Namun, Ketum Partai NasDem Surya Paloh menilai wacana amendemen UUD 1945 perlu kajian. Paloh menyebut partainya di parlemen akan melihat urgensi dari wacana amendemen tersebut.
"Saya pikir dalam pengkajian, kalau tidak menutup kemungkinan NasDem lihat mana jauh lebih berarti, kita ikut segera lakukan amendemen UUD, kita kembali ke UUD 1945 seutuhnya atau terima model dan sistem demokrasi yang seperti ini dengan segala konsekuensi," kata Paloh setelah menghadiri kuliah umum di Universitas Indonesia, Jalan Salemba Raya, Senen, Jakarta Pusat, Rabu (14/8/2019).
Sedangkan Wakil Ketua DPR Fadli Zon punya pendapat sendiri tentang wacana amendemen UUD 1945. Dia meminta agar naskah historis UUD 1945 dikembalikan ke aslinya.
"Kami termasuk yang berkepentingan naskah historis di kembali kan dulu ke aslinya, lalu ada adendum-adendum itu disertakan di dalam proses amendemen itu," kata Fadli di gedung DPR, Senayan, Jakarta, Rabu (14/8/2019).
Jika UUD 1945 dikembalikan ke naskah asli, maka bagian penjelasan harus dikembalikan juga. Menurutnya, penjelasan adalah bagian penting dalam UUD 1945.
"Penjelasan UUD 45 kan dibuang dulu. Dikembalikan dong, itu nggak bisa dipisahkan sebagai naskah historis dari UUD 45 gitu. Tapi waktu perubahan di awal reformasi itu karena euforia penjelasannya dibuang. Padahal penjelasannya sangat penting," tuturnya.
Namun, Fadli mengatakan perlu ada kesepakatan nasional terlebih dulu sebelum amendemen UUD 1945 dilakukan. Kesepakatan yang dimaksud adalah terkait apa saja yang akan diubah dalam UUD 1945.
Lantas, PDIP sebagai salah satu partai yang mengusulkan amendemen UUD 1945, menegaskan usulan sebatas mengembalikan pembangunan model Garis-garis Besar Haluan Negara (GBHN).

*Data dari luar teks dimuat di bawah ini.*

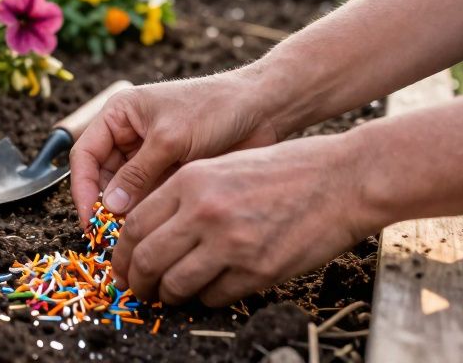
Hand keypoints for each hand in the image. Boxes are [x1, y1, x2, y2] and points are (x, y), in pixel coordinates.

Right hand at [69, 71, 280, 224]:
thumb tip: (110, 207)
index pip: (85, 155)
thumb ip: (138, 173)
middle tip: (111, 236)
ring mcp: (149, 157)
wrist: (263, 109)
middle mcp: (128, 136)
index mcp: (119, 115)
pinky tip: (153, 231)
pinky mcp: (169, 174)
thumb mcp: (171, 138)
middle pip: (101, 177)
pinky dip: (147, 214)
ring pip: (124, 192)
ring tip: (134, 238)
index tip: (90, 218)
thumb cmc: (214, 109)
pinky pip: (148, 198)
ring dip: (126, 213)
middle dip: (105, 205)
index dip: (82, 188)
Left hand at [109, 133, 379, 305]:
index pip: (135, 225)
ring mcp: (231, 243)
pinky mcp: (258, 270)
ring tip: (169, 294)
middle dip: (136, 280)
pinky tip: (209, 288)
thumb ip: (185, 194)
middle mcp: (205, 212)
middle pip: (148, 258)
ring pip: (177, 284)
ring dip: (168, 295)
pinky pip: (215, 295)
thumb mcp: (222, 165)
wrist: (342, 180)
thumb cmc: (285, 168)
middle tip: (136, 289)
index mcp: (191, 181)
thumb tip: (152, 230)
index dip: (121, 253)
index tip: (121, 266)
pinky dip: (206, 296)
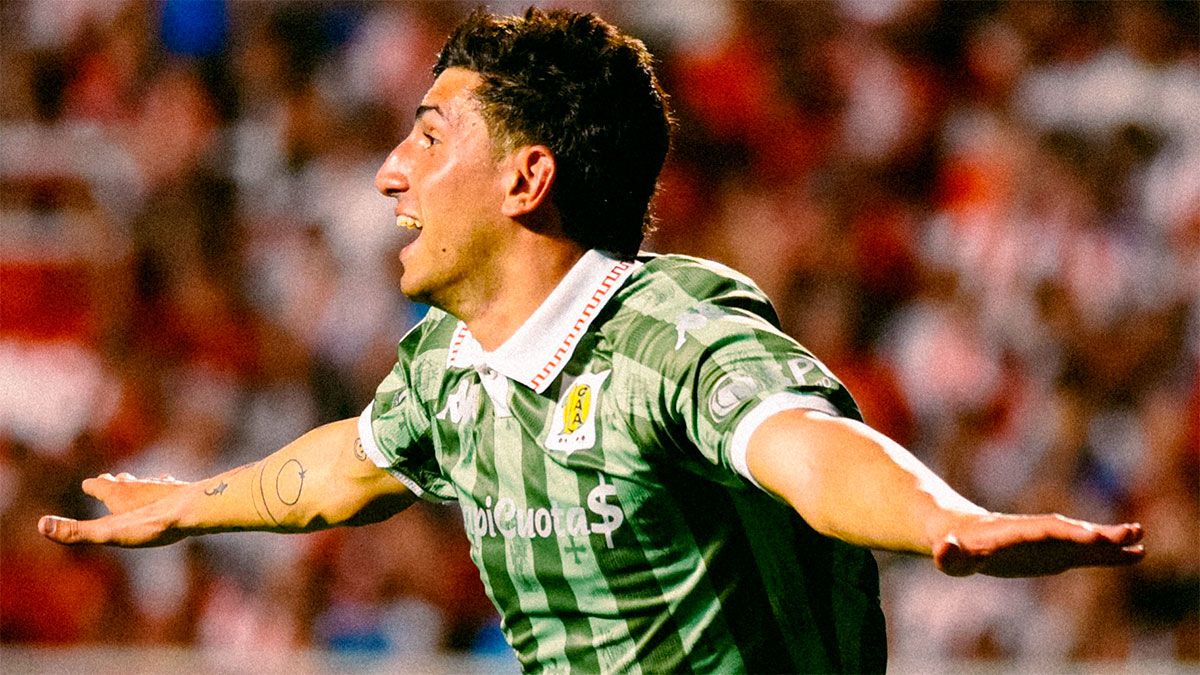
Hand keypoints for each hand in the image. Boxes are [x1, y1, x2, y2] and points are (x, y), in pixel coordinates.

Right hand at [38, 472, 190, 547]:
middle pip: (122, 480)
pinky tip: (172, 488)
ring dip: (139, 482)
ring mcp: (163, 487)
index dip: (93, 486)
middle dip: (114, 481)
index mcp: (118, 493)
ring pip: (147, 481)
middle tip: (108, 479)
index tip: (88, 484)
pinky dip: (166, 486)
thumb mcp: (107, 533)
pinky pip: (173, 486)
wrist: (194, 510)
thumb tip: (42, 524)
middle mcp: (139, 485)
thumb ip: (75, 531)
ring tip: (137, 483)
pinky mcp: (184, 492)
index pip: (99, 485)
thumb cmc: (149, 524)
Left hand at [933, 513, 1144, 577]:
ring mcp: (1046, 543)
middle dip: (1097, 533)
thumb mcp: (947, 554)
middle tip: (1130, 533)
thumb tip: (944, 551)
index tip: (1092, 537)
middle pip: (1068, 531)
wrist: (958, 532)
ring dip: (1110, 542)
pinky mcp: (1053, 553)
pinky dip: (1108, 554)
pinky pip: (1085, 553)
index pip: (1042, 531)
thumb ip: (948, 555)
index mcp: (1010, 532)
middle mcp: (1034, 533)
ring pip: (1081, 541)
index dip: (1066, 533)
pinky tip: (1135, 554)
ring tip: (1141, 542)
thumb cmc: (951, 546)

"Adanya haluan negara ini akan tetap disesuaikan dengan ciri khas sistem presidensial pada umumnya, yaitu presiden dan wakil presiden dipilih secara langsung oleh rakyat, serta presiden dan wakil presiden memiliki masa jabatan yang tetap dan tidak dapat dijatuhkan hanya karena alasan politik," kata Ketua DPP PDIP Ahmad Basarah kepada wartawan, Selasa (13/8/2019).
Untuk diketahui, UUD 1945 telah mengalami empat kali amendemen. Amendemen pertama disahkan pada 19 Oktober 1999, amendemen kedua disahkan pada 18 Agustus 2000, amendemen ketiga disahkan pada 10 November 2001. Dan, amendemen keempat disahkan pada 10 Agustus 2002. Soal wewenang MPR untuk memilih Presiden dan Wakil Presiden itu hilang dalam amendemen ketiga. Sejak amendemen ketiga, istilah soal GBHN juga tak dikenal lagi.